GOAL OF THE EXERCISE:
Using the records that appear below, write out exactly the lines from the one with "Por lo anterior, Andrea" through the one with "5 października 2012", keeping both end lines.

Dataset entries
[Start of section]

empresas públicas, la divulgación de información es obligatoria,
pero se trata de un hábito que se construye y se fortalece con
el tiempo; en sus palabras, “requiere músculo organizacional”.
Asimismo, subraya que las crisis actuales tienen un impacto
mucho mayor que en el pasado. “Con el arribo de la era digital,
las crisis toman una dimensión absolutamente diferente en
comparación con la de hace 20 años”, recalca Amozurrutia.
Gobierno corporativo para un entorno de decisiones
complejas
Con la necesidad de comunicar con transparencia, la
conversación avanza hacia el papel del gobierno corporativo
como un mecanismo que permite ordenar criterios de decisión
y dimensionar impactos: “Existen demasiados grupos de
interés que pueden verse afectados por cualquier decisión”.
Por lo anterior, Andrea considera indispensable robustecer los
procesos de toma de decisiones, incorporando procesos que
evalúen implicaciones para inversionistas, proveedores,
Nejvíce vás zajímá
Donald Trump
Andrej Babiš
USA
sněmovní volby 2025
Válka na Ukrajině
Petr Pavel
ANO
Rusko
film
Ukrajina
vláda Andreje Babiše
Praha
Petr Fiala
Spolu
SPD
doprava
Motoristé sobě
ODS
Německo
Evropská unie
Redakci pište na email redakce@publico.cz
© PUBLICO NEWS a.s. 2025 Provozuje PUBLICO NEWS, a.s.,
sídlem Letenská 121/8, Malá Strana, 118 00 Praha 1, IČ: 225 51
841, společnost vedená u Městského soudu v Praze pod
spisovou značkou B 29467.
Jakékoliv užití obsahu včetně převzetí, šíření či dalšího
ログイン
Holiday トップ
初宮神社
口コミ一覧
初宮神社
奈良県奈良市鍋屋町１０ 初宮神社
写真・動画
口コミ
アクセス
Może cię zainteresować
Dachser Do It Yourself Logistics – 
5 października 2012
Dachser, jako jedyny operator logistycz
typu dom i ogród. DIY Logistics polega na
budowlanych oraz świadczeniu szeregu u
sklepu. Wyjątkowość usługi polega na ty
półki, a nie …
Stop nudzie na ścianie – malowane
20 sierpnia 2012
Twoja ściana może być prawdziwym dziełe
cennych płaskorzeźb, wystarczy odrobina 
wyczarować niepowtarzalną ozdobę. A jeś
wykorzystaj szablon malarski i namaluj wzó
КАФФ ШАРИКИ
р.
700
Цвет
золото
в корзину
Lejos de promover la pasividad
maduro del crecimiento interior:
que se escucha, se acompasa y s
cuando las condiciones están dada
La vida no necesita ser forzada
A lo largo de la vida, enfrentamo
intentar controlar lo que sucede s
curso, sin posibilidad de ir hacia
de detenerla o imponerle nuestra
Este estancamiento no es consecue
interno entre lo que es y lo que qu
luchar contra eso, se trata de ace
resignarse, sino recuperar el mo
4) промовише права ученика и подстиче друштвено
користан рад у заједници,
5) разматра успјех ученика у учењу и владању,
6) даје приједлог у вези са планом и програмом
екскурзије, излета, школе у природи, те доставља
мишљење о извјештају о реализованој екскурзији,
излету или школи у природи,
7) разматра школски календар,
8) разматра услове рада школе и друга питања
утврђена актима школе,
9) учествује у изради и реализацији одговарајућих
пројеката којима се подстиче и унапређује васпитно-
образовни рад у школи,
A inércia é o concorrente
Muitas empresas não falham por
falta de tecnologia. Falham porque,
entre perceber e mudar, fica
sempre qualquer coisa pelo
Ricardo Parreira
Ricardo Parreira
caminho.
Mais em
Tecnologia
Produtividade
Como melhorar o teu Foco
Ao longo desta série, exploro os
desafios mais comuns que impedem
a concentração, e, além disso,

[End of section]

SOLUTION TO THE PROBLEM:
Por lo anterior, Andrea considera indispensable robustecer los
procesos de toma de decisiones, incorporando procesos que
evalúen implicaciones para inversionistas, proveedores,
Nejvíce vás zajímá
Donald Trump
Andrej Babiš
USA
sněmovní volby 2025
Válka na Ukrajině
Petr Pavel
ANO
Rusko
film
Ukrajina
vláda Andreje Babiše
Praha
Petr Fiala
Spolu
SPD
doprava
Motoristé sobě
ODS
Německo
Evropská unie
Redakci pište na email redakce@publico.cz
© PUBLICO NEWS a.s. 2025 Provozuje PUBLICO NEWS, a.s.,
sídlem Letenská 121/8, Malá Strana, 118 00 Praha 1, IČ: 225 51
841, společnost vedená u Městského soudu v Praze pod
spisovou značkou B 29467.
Jakékoliv užití obsahu včetně převzetí, šíření či dalšího
ログイン
Holiday トップ
初宮神社
口コミ一覧
初宮神社
奈良県奈良市鍋屋町１０ 初宮神社
写真・動画
口コミ
アクセス
Może cię zainteresować
Dachser Do It Yourself Logistics – 
5 października 2012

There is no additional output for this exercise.